En France, nous disposons d'un gisement formidable d'énergies renouvelables sans équivalent en Europe et totalement sous-exploité. Il existe un potentiel très important au nord et au sud de la France en matière solaire pour la production de chaleur thermique, en matière de production photovoltaïque notamment. Notre pays détient le 2e gisement européen pour l'éolien et de très bons gisements en termes de biomasse et d'hydraulique. Il n'est donc pas irréaliste de dire que notre production d'énergie électrique pourrait être bientôt assurée à base d'énergies renouvelables, et ce d'autant plus que l'électricité ne représente que 21% de l'ensemble de notre consommation énergétique. Les vrais problèmes concernent la mobilité, etc.
En ce qui concerne les coûts, on peut retenir trois éléments. Le coût du nucléaire parait très faible car il ne tient pas compte d'un certain nombre de charges futures comme les coûts des déchets à long terme, le démantèlement de centrales, les investissements liés à la rénovation de centrales d'un certain âge ou encore leur équipement en matière de sécurité (notamment pour les piscines, point faible de la sécurité des centrales). Ensuite, au niveau des énergies renouvelables, les courbes d'apprentissage, dans le solaire et dans l'éolien notamment, montrent une tendance à la baisse des coûts au fur et à mesure du développement de la recherche et de la production d'énergie en grande quantité. Les coûts sont, en fait, encore plus bas que ce que l'on imaginait. C'est notamment le cas de l'énergie photovoltaïque. Inversement, la courbe d'apprentissage du nucléaire est descendante, l'effet de taille et de masse ne joue plus. Les coûts augmentent d'un côté et baissent d'un autre, les courbes risquent donc de se croiser assez rapidement. Ainsi, l'énergie nucléaire (dont le coût est, rappelons-le, sous-évalué) va rapidement être déclarée plus onéreuse que les autres types d'énergie.

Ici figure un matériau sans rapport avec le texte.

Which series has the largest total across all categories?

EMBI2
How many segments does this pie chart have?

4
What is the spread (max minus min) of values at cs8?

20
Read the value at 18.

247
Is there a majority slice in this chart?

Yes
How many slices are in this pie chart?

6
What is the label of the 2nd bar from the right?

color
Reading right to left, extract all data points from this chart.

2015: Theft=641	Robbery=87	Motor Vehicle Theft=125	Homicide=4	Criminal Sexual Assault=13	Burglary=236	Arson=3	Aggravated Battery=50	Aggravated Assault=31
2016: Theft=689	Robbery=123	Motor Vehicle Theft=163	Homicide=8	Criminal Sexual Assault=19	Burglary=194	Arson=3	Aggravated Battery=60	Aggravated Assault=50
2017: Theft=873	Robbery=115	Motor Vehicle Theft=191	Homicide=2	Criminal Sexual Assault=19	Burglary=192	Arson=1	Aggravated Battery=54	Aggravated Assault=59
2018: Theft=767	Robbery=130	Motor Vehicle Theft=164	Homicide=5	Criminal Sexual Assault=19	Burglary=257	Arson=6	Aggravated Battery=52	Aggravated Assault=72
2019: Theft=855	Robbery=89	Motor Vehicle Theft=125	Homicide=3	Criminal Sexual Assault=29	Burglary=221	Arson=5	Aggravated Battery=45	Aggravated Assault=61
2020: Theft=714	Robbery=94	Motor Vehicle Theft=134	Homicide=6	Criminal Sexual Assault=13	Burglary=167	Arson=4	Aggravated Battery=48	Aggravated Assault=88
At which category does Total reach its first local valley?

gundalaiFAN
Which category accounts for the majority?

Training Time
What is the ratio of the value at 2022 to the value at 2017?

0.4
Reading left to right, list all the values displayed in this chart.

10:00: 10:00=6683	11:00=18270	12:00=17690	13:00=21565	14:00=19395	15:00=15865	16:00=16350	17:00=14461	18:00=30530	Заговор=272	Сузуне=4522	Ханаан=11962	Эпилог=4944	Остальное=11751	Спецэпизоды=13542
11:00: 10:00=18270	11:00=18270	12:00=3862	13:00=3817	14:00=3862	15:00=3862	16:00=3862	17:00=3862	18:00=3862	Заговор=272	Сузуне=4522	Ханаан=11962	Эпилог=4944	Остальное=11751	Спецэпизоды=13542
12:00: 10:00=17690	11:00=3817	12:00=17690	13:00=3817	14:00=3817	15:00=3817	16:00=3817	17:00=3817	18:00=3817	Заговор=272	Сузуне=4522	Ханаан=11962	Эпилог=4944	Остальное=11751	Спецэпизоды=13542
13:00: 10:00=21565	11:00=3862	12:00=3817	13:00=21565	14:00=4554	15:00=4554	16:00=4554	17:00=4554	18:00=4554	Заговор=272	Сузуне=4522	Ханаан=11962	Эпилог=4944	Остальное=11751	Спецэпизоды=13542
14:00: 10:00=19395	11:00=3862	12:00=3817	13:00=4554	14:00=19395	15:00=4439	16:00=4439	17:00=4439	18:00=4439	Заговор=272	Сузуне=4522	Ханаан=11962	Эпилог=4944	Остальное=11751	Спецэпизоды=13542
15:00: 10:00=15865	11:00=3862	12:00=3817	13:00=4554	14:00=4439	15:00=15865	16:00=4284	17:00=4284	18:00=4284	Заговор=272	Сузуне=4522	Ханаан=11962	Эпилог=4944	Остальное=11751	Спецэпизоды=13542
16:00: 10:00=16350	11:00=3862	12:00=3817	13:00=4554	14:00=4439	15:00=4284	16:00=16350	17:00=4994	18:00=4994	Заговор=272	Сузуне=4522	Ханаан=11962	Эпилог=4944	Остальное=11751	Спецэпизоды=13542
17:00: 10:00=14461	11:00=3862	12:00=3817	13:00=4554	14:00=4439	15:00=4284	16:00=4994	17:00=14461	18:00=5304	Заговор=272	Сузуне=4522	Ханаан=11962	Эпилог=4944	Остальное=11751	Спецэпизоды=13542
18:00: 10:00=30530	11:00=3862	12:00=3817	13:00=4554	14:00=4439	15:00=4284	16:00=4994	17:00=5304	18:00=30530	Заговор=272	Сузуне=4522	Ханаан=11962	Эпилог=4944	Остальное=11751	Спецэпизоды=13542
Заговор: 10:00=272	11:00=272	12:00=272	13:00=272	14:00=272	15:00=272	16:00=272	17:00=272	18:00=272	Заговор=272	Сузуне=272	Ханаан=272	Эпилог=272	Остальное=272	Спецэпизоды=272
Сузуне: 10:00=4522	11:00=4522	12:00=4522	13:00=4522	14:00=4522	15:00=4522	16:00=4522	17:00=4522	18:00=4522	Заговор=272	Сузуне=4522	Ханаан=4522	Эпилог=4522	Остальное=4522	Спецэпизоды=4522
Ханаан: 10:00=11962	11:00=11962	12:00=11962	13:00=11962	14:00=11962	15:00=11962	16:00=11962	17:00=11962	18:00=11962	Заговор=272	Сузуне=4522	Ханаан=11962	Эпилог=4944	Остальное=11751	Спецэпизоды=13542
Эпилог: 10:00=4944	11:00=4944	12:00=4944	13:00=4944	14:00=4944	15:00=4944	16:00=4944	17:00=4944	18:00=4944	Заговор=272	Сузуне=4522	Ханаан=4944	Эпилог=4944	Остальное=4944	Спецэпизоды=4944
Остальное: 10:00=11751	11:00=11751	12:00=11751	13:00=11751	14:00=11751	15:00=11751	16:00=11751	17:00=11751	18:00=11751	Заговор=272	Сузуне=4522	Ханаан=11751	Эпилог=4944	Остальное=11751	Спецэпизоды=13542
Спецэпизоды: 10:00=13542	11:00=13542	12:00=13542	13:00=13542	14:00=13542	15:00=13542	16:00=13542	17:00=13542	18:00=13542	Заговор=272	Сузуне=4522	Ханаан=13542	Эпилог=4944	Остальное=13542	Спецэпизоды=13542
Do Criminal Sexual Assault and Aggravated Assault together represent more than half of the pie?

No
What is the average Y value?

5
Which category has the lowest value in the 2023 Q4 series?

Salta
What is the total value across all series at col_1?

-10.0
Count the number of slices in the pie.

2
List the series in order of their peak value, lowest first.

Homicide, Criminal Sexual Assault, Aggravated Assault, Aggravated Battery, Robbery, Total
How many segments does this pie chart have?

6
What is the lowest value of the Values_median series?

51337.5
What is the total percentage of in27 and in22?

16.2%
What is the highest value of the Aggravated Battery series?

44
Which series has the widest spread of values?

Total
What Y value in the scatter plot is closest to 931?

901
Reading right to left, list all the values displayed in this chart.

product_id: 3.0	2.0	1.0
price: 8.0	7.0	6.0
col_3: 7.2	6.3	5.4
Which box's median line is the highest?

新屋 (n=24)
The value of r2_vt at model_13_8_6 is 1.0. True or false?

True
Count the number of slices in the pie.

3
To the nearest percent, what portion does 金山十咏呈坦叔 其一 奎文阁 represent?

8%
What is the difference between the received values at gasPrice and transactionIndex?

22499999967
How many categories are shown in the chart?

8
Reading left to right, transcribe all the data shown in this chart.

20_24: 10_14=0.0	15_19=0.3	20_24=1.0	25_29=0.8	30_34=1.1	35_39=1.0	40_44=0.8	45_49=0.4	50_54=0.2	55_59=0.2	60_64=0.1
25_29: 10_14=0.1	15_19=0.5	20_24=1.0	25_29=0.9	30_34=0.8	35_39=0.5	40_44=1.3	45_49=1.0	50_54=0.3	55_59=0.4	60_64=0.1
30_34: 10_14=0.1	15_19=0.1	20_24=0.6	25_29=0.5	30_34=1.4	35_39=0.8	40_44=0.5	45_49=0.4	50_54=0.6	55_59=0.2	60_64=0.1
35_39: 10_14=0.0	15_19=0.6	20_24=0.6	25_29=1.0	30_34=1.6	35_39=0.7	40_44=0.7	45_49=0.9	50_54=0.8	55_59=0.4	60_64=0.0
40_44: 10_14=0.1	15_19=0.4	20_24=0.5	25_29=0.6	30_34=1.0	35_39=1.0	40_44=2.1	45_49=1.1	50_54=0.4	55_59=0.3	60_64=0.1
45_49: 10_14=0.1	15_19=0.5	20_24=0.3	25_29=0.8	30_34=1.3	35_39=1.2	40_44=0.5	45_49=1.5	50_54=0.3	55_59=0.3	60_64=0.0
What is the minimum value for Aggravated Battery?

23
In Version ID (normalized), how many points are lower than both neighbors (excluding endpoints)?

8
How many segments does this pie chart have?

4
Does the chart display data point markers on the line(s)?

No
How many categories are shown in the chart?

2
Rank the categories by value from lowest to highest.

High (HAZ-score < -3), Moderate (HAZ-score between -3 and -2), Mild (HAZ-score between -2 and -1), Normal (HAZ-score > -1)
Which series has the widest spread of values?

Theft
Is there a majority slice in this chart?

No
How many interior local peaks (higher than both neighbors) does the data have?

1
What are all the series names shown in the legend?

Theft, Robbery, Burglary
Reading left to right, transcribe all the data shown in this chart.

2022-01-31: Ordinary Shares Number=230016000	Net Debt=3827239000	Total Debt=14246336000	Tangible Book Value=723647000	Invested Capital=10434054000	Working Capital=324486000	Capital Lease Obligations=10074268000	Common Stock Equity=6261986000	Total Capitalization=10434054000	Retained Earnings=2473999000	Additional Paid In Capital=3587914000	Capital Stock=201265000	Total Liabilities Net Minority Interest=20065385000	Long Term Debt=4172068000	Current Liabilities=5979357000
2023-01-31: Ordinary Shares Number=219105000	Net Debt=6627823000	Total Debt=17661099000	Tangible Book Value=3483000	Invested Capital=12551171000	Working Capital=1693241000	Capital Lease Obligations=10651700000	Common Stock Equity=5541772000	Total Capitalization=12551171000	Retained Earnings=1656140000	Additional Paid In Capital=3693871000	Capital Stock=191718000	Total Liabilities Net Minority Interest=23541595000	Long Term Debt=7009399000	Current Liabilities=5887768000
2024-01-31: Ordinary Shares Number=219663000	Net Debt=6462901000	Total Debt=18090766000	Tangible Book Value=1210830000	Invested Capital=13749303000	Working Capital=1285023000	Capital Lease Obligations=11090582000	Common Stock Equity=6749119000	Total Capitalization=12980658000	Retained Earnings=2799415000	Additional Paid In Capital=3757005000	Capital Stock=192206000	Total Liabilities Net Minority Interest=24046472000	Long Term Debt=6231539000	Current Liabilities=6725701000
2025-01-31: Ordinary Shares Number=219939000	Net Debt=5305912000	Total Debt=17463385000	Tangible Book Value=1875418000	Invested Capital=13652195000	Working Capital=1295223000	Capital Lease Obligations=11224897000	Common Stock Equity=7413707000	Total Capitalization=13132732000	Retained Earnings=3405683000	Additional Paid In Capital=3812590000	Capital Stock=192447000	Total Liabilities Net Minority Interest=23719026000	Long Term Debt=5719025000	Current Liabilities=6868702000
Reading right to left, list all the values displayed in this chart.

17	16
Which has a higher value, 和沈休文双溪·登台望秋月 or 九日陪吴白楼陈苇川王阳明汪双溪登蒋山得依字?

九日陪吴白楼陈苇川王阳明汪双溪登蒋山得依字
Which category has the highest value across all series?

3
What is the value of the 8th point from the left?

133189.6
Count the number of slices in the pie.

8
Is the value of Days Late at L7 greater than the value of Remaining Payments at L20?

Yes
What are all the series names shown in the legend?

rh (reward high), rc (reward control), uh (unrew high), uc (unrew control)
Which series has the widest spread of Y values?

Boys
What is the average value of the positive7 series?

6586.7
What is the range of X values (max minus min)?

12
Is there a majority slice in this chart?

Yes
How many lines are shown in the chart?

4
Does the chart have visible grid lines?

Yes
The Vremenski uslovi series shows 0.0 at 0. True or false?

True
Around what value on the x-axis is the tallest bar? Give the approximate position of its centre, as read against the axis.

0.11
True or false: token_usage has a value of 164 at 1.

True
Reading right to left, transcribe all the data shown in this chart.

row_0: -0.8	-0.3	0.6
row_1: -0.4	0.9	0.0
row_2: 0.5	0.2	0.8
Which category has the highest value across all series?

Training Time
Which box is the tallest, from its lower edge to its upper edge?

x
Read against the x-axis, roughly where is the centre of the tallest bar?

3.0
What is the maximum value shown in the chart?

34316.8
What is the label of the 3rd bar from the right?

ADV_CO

L'énergie éolienne se rapproche actuellement en termes de compétitivité du nucléaire et le prix de l'énergie photovoltaïque baisse également considérablement. Ces deux types d'énergie sont par ailleurs complémentaires : la première peut servir à une production de masse avec des équipements importants (machines et parcs éoliens), tandis que le solaire a l'énorme vertu d'être utilisable même sur de petites surfaces (à partir de 10m²). Un des freins au développement de l'éolien est le refus de certaines associations de voir s'installer des parcs éoliens. Il faudrait donc avoir des parcs plus coopératifs, gérés par des sociétés industrielles spécialisées et propriétés de la collectivité au sens d'une communauté d'agglomération, ou d'une communauté de communes, comme c'est le cas en Belgique, en Hollande, ou encore en Allemagne. En France, les blocages sont d'ordre culturel et liés à l'ingénierie financière. Les gens pourraient alors s'approprier leur énergie, non seulement en baissant leur consommation mais également en maîtrisant leur production. C'est une des clés du scénario proposé par NégaWatt, la re-territorialisation de l'énergie qui est actuellement trop hiérarchisée et pyramidale en matière de production nucléaire.